• **DOCUMENT EXTRACT**
The difference between Windows 8 and Windows RT tablets

by ShelaghM on ‎12-18-2012 10:35 PM - last edited on ‎12-20-2012 02:57 PM by Blogger

How do you choose between the Windows 8 tablet and the Windows RT (RT is short for Runtime) tablet? Check out what each has to offer and then make your decision.


According to Microsoft all Windows 8 and Windows RT machines are considered “tablet PCs,” which means they are tablets that can work like PCs. Both are sleek and lightweight.  Windows 8 is a bit heavier and thicker (13.5 mm, 2.0 lbs.) than Windows RT (is lighter and thinner (9.30 mm, 1.5 lbs.) but both are extremely portable.


However, their main difference lies in their operating hardware.

• **DIRECTIONS**
1. In the comparison of Windows 8 and Windows RT tablets, what is RT short for?
2. Write the passage that follows the final sentence of the comparison of Windows 8 and Windows RT tablets.

• **SUPPLIED RECORDS**
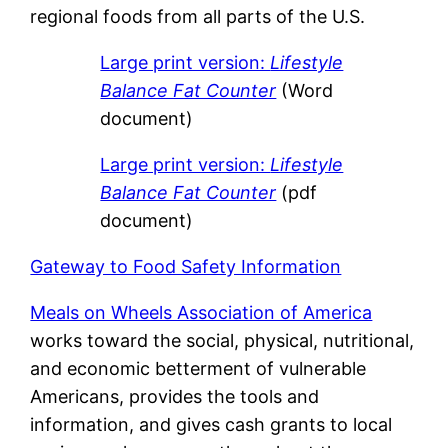
regional foods from all parts of the U.S.
Large print version:
Lifestyle
Balance Fat Counter
(Word
document)
Large print version:
Lifestyle
Balance Fat Counter
(pdf
document)
Gateway to Food Safety Information
Meals on Wheels Association of America
works toward the social, physical, nutritional,
and economic betterment of vulnerable
Americans, provides the tools and
information, and gives cash grants to local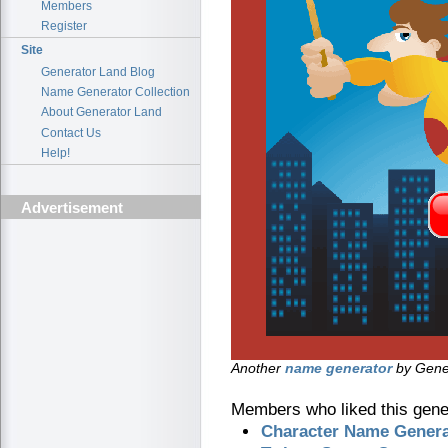
Members
Register
Site
Generator Land Blog
Name Generator Collection
About Generator Land
Contact Us
Help!
Advertisement
Another
name generator
by Gener
Members who liked this gener
Character Name Genera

• **WRITTEN RESPONSES**
1. Runtime

2.
Windows 8: Classic mode


Windows 8 gives you the best of both worlds. It's been designed to run on classic x86/x64 machines with AMD or Intel Core, (x64 is the older system while the x86 or 320 bit is newer and lighter). This means it can still talk to older programs and is able to run “legacy” software such as Windows 7. Your current version of Office and other software will be compatible with Windows 8 but you’ll also be able to download newer versions from the Windows Store Apps. This tablet is a great choice for those eager to learn the new world of Windows 8 without leaving familiar favourites behind.


The Windows 8 screen will have the new Windows 8 Metro interface but can also flip to the traditional desktop from Windows 7. New features include an updated Windows Explorer, better Task Manager and stronger multi-monitor support. The Windows 8 Pro edition has added features for encryption, virtualization, PC management and domain connectivity.


Windows 8 allows other search engines such as Firefox to function so downloading and sharing content, including photos, links, contacts and documents, is seamless and fast. You'll enjoy the responsive touch screen as well. A great tablet for all ages.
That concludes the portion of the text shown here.